> _WHAT TO WORK ON_
Beginning with the first line of the entries below, quote each line until you reach and include the line with "left elbow: (723, 690)".

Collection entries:
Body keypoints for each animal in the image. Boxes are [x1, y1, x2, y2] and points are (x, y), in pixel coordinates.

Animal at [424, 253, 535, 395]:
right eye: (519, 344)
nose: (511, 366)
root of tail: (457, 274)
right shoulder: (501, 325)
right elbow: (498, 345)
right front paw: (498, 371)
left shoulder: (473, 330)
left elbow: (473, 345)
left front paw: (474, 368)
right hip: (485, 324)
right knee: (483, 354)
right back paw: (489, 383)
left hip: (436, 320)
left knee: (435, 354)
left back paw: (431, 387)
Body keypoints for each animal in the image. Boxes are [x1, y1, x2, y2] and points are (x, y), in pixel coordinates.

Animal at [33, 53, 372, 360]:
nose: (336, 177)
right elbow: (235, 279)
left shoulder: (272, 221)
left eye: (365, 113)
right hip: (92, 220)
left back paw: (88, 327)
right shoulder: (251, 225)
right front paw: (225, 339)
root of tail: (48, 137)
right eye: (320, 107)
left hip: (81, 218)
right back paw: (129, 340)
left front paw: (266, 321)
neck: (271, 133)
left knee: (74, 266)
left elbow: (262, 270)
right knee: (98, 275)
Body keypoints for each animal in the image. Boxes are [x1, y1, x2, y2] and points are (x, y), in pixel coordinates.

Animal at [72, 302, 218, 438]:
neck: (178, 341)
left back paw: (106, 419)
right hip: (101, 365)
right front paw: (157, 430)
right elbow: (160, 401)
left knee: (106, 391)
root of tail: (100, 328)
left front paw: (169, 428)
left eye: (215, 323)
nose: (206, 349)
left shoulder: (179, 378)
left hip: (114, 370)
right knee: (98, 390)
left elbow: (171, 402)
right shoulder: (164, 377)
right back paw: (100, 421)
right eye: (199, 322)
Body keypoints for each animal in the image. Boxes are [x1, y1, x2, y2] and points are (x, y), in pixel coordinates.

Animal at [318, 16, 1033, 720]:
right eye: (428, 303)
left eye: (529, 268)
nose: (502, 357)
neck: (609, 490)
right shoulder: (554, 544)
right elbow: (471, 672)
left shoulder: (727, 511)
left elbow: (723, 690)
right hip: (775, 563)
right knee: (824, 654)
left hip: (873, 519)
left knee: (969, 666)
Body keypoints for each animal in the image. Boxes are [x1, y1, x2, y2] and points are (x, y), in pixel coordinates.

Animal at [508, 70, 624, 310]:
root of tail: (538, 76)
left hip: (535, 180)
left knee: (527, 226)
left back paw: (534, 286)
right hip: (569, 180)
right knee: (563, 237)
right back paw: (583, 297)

> _WRITTEN ANSWER_
Body keypoints for each animal in the image. Boxes are [x1, y1, x2, y2] and points are (x, y), in pixel coordinates.

Animal at [424, 253, 535, 395]:
right eye: (519, 344)
nose: (511, 366)
root of tail: (457, 274)
right shoulder: (501, 325)
right elbow: (498, 345)
right front paw: (498, 371)
left shoulder: (473, 330)
left elbow: (473, 345)
left front paw: (474, 368)
right hip: (485, 324)
right knee: (483, 354)
right back paw: (489, 383)
left hip: (436, 320)
left knee: (435, 354)
left back paw: (431, 387)
Body keypoints for each animal in the image. Boxes are [x1, y1, x2, y2] and points are (x, y), in pixel coordinates.

Animal at [33, 53, 372, 360]:
nose: (336, 177)
right elbow: (235, 279)
left shoulder: (272, 221)
left eye: (365, 113)
right hip: (92, 220)
left back paw: (88, 327)
right shoulder: (251, 225)
right front paw: (225, 339)
root of tail: (48, 137)
right eye: (320, 107)
left hip: (81, 218)
right back paw: (129, 340)
left front paw: (266, 321)
neck: (271, 133)
left knee: (74, 266)
left elbow: (262, 270)
right knee: (98, 275)
Body keypoints for each animal in the image. Boxes are [x1, y1, x2, y2] and points are (x, y), in pixel coordinates.

Animal at [72, 302, 218, 438]:
neck: (178, 341)
left back paw: (106, 419)
right hip: (101, 365)
right front paw: (157, 430)
right elbow: (160, 401)
left knee: (106, 391)
root of tail: (100, 328)
left front paw: (169, 428)
left eye: (215, 323)
nose: (206, 349)
left shoulder: (179, 378)
left hip: (114, 370)
right knee: (98, 390)
left elbow: (171, 402)
right shoulder: (164, 377)
right back paw: (100, 421)
right eye: (199, 322)
Body keypoints for each animal in the image. Boxes are [x1, y1, x2, y2] and points are (x, y), in pixel coordinates.

Animal at [318, 16, 1033, 720]:
right eye: (428, 303)
left eye: (529, 268)
nose: (502, 357)
neck: (609, 490)
right shoulder: (554, 544)
right elbow: (471, 672)
left shoulder: (727, 511)
left elbow: (723, 690)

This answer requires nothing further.